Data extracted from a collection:
[Start of Attachment]

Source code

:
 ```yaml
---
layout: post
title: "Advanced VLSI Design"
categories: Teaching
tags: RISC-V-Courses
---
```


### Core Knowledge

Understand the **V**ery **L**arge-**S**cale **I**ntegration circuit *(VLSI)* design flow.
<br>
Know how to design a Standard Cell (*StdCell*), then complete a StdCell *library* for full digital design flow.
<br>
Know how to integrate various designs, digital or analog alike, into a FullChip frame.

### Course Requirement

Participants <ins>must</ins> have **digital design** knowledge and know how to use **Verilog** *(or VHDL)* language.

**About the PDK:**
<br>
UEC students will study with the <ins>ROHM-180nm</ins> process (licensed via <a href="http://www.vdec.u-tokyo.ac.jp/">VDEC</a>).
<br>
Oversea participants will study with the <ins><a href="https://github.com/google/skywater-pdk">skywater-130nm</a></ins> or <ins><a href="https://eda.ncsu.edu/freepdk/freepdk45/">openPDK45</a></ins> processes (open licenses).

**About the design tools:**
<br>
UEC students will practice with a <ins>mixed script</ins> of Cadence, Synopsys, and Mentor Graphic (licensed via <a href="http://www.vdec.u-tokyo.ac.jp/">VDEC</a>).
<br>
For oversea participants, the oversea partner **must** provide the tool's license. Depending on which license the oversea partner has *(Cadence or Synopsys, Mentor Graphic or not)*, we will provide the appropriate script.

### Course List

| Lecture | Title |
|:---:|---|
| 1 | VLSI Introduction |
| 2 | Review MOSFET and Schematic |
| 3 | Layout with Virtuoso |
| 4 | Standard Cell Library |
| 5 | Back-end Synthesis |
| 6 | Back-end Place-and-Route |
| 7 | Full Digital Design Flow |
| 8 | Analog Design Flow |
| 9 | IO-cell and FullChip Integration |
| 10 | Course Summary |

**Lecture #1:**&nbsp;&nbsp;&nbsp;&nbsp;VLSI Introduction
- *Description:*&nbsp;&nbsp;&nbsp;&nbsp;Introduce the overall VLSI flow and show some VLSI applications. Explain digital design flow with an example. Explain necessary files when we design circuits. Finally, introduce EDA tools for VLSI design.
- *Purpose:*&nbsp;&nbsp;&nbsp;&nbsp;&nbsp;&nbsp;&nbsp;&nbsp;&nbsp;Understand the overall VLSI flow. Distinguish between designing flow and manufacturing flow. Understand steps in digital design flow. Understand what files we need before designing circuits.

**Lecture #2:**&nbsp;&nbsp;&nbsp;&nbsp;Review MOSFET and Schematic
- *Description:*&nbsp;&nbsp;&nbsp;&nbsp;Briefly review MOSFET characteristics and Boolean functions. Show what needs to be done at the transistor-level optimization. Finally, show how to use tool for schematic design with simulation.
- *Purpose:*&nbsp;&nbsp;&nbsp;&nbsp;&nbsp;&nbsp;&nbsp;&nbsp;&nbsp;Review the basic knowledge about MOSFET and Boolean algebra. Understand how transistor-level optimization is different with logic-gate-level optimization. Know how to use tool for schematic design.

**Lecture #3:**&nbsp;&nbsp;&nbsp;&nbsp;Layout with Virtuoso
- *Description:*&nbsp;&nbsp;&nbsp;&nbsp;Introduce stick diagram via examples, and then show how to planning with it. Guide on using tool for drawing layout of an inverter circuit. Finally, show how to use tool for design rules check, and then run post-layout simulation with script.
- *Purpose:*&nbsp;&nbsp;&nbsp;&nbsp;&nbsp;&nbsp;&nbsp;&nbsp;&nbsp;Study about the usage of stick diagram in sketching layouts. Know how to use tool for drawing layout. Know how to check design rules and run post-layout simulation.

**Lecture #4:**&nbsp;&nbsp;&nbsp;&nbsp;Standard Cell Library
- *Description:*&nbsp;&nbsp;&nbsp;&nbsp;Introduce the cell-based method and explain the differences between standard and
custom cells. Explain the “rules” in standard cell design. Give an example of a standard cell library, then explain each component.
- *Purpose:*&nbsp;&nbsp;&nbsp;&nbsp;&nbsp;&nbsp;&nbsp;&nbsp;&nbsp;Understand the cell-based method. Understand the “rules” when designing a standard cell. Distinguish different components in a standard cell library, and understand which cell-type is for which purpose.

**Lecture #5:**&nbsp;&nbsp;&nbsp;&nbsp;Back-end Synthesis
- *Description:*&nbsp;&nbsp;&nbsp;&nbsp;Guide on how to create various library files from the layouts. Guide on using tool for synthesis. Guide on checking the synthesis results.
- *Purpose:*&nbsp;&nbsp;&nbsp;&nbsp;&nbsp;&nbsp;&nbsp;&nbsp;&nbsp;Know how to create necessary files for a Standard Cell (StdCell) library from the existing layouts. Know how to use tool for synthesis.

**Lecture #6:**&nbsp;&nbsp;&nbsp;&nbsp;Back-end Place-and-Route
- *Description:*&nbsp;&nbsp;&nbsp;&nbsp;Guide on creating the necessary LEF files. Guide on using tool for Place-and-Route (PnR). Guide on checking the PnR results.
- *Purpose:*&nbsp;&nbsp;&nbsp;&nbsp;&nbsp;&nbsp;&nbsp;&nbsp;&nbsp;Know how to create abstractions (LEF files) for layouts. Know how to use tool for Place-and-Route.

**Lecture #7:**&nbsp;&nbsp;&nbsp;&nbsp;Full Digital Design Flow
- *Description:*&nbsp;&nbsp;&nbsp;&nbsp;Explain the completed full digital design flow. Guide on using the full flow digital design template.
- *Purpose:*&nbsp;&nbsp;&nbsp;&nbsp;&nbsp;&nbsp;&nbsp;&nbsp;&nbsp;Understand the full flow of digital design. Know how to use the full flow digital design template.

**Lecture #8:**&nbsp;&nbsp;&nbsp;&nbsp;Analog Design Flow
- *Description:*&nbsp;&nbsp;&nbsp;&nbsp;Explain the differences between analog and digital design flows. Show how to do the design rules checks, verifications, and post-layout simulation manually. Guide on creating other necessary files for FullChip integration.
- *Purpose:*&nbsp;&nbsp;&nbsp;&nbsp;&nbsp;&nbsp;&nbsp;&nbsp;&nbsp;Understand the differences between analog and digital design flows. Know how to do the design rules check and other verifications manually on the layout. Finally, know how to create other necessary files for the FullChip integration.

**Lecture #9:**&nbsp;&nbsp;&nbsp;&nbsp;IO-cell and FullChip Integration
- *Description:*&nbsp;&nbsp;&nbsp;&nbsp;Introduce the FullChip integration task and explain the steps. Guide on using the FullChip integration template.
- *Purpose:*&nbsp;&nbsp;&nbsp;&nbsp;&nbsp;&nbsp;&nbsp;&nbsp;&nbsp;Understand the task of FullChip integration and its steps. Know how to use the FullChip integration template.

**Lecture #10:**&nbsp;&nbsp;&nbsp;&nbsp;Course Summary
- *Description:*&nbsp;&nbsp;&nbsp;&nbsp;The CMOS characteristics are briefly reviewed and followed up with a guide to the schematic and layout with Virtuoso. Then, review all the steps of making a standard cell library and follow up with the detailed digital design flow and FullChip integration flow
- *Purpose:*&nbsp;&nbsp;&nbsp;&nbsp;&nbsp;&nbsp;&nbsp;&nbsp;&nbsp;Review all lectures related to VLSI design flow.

[End of Attachment]

→ Required action
Produce a verbatim transcription of the entries above.

→ Finished exercise
Source code

:
 ```yaml
---
layout: post
title: "Advanced VLSI Design"
categories: Teaching
tags: RISC-V-Courses
---
```


### Core Knowledge

Understand the **V**ery **L**arge-**S**cale **I**ntegration circuit *(VLSI)* design flow.
<br>
Know how to design a Standard Cell (*StdCell*), then complete a StdCell *library* for full digital design flow.
<br>
Know how to integrate various designs, digital or analog alike, into a FullChip frame.

### Course Requirement

Participants <ins>must</ins> have **digital design** knowledge and know how to use **Verilog** *(or VHDL)* language.

**About the PDK:**
<br>
UEC students will study with the <ins>ROHM-180nm</ins> process (licensed via <a href="http://www.vdec.u-tokyo.ac.jp/">VDEC</a>).
<br>
Oversea participants will study with the <ins><a href="https://github.com/google/skywater-pdk">skywater-130nm</a></ins> or <ins><a href="https://eda.ncsu.edu/freepdk/freepdk45/">openPDK45</a></ins> processes (open licenses).

**About the design tools:**
<br>
UEC students will practice with a <ins>mixed script</ins> of Cadence, Synopsys, and Mentor Graphic (licensed via <a href="http://www.vdec.u-tokyo.ac.jp/">VDEC</a>).
<br>
For oversea participants, the oversea partner **must** provide the tool's license. Depending on which license the oversea partner has *(Cadence or Synopsys, Mentor Graphic or not)*, we will provide the appropriate script.

### Course List

| Lecture | Title |
|:---:|---|
| 1 | VLSI Introduction |
| 2 | Review MOSFET and Schematic |
| 3 | Layout with Virtuoso |
| 4 | Standard Cell Library |
| 5 | Back-end Synthesis |
| 6 | Back-end Place-and-Route |
| 7 | Full Digital Design Flow |
| 8 | Analog Design Flow |
| 9 | IO-cell and FullChip Integration |
| 10 | Course Summary |

**Lecture #1:**&nbsp;&nbsp;&nbsp;&nbsp;VLSI Introduction
- *Description:*&nbsp;&nbsp;&nbsp;&nbsp;Introduce the overall VLSI flow and show some VLSI applications. Explain digital design flow with an example. Explain necessary files when we design circuits. Finally, introduce EDA tools for VLSI design.
- *Purpose:*&nbsp;&nbsp;&nbsp;&nbsp;&nbsp;&nbsp;&nbsp;&nbsp;&nbsp;Understand the overall VLSI flow. Distinguish between designing flow and manufacturing flow. Understand steps in digital design flow. Understand what files we need before designing circuits.

**Lecture #2:**&nbsp;&nbsp;&nbsp;&nbsp;Review MOSFET and Schematic
- *Description:*&nbsp;&nbsp;&nbsp;&nbsp;Briefly review MOSFET characteristics and Boolean functions. Show what needs to be done at the transistor-level optimization. Finally, show how to use tool for schematic design with simulation.
- *Purpose:*&nbsp;&nbsp;&nbsp;&nbsp;&nbsp;&nbsp;&nbsp;&nbsp;&nbsp;Review the basic knowledge about MOSFET and Boolean algebra. Understand how transistor-level optimization is different with logic-gate-level optimization. Know how to use tool for schematic design.

**Lecture #3:**&nbsp;&nbsp;&nbsp;&nbsp;Layout with Virtuoso
- *Description:*&nbsp;&nbsp;&nbsp;&nbsp;Introduce stick diagram via examples, and then show how to planning with it. Guide on using tool for drawing layout of an inverter circuit. Finally, show how to use tool for design rules check, and then run post-layout simulation with script.
- *Purpose:*&nbsp;&nbsp;&nbsp;&nbsp;&nbsp;&nbsp;&nbsp;&nbsp;&nbsp;Study about the usage of stick diagram in sketching layouts. Know how to use tool for drawing layout. Know how to check design rules and run post-layout simulation.

**Lecture #4:**&nbsp;&nbsp;&nbsp;&nbsp;Standard Cell Library
- *Description:*&nbsp;&nbsp;&nbsp;&nbsp;Introduce the cell-based method and explain the differences between standard and
custom cells. Explain the “rules” in standard cell design. Give an example of a standard cell library, then explain each component.
- *Purpose:*&nbsp;&nbsp;&nbsp;&nbsp;&nbsp;&nbsp;&nbsp;&nbsp;&nbsp;Understand the cell-based method. Understand the “rules” when designing a standard cell. Distinguish different components in a standard cell library, and understand which cell-type is for which purpose.

**Lecture #5:**&nbsp;&nbsp;&nbsp;&nbsp;Back-end Synthesis
- *Description:*&nbsp;&nbsp;&nbsp;&nbsp;Guide on how to create various library files from the layouts. Guide on using tool for synthesis. Guide on checking the synthesis results.
- *Purpose:*&nbsp;&nbsp;&nbsp;&nbsp;&nbsp;&nbsp;&nbsp;&nbsp;&nbsp;Know how to create necessary files for a Standard Cell (StdCell) library from the existing layouts. Know how to use tool for synthesis.

**Lecture #6:**&nbsp;&nbsp;&nbsp;&nbsp;Back-end Place-and-Route
- *Description:*&nbsp;&nbsp;&nbsp;&nbsp;Guide on creating the necessary LEF files. Guide on using tool for Place-and-Route (PnR). Guide on checking the PnR results.
- *Purpose:*&nbsp;&nbsp;&nbsp;&nbsp;&nbsp;&nbsp;&nbsp;&nbsp;&nbsp;Know how to create abstractions (LEF files) for layouts. Know how to use tool for Place-and-Route.

**Lecture #7:**&nbsp;&nbsp;&nbsp;&nbsp;Full Digital Design Flow
- *Description:*&nbsp;&nbsp;&nbsp;&nbsp;Explain the completed full digital design flow. Guide on using the full flow digital design template.
- *Purpose:*&nbsp;&nbsp;&nbsp;&nbsp;&nbsp;&nbsp;&nbsp;&nbsp;&nbsp;Understand the full flow of digital design. Know how to use the full flow digital design template.

**Lecture #8:**&nbsp;&nbsp;&nbsp;&nbsp;Analog Design Flow
- *Description:*&nbsp;&nbsp;&nbsp;&nbsp;Explain the differences between analog and digital design flows. Show how to do the design rules checks, verifications, and post-layout simulation manually. Guide on creating other necessary files for FullChip integration.
- *Purpose:*&nbsp;&nbsp;&nbsp;&nbsp;&nbsp;&nbsp;&nbsp;&nbsp;&nbsp;Understand the differences between analog and digital design flows. Know how to do the design rules check and other verifications manually on the layout. Finally, know how to create other necessary files for the FullChip integration.

**Lecture #9:**&nbsp;&nbsp;&nbsp;&nbsp;IO-cell and FullChip Integration
- *Description:*&nbsp;&nbsp;&nbsp;&nbsp;Introduce the FullChip integration task and explain the steps. Guide on using the FullChip integration template.
- *Purpose:*&nbsp;&nbsp;&nbsp;&nbsp;&nbsp;&nbsp;&nbsp;&nbsp;&nbsp;Understand the task of FullChip integration and its steps. Know how to use the FullChip integration template.

**Lecture #10:**&nbsp;&nbsp;&nbsp;&nbsp;Course Summary
- *Description:*&nbsp;&nbsp;&nbsp;&nbsp;The CMOS characteristics are briefly reviewed and followed up with a guide to the schematic and layout with Virtuoso. Then, review all the steps of making a standard cell library and follow up with the detailed digital design flow and FullChip integration flow
- *Purpose:*&nbsp;&nbsp;&nbsp;&nbsp;&nbsp;&nbsp;&nbsp;&nbsp;&nbsp;Review all lectures related to VLSI design flow.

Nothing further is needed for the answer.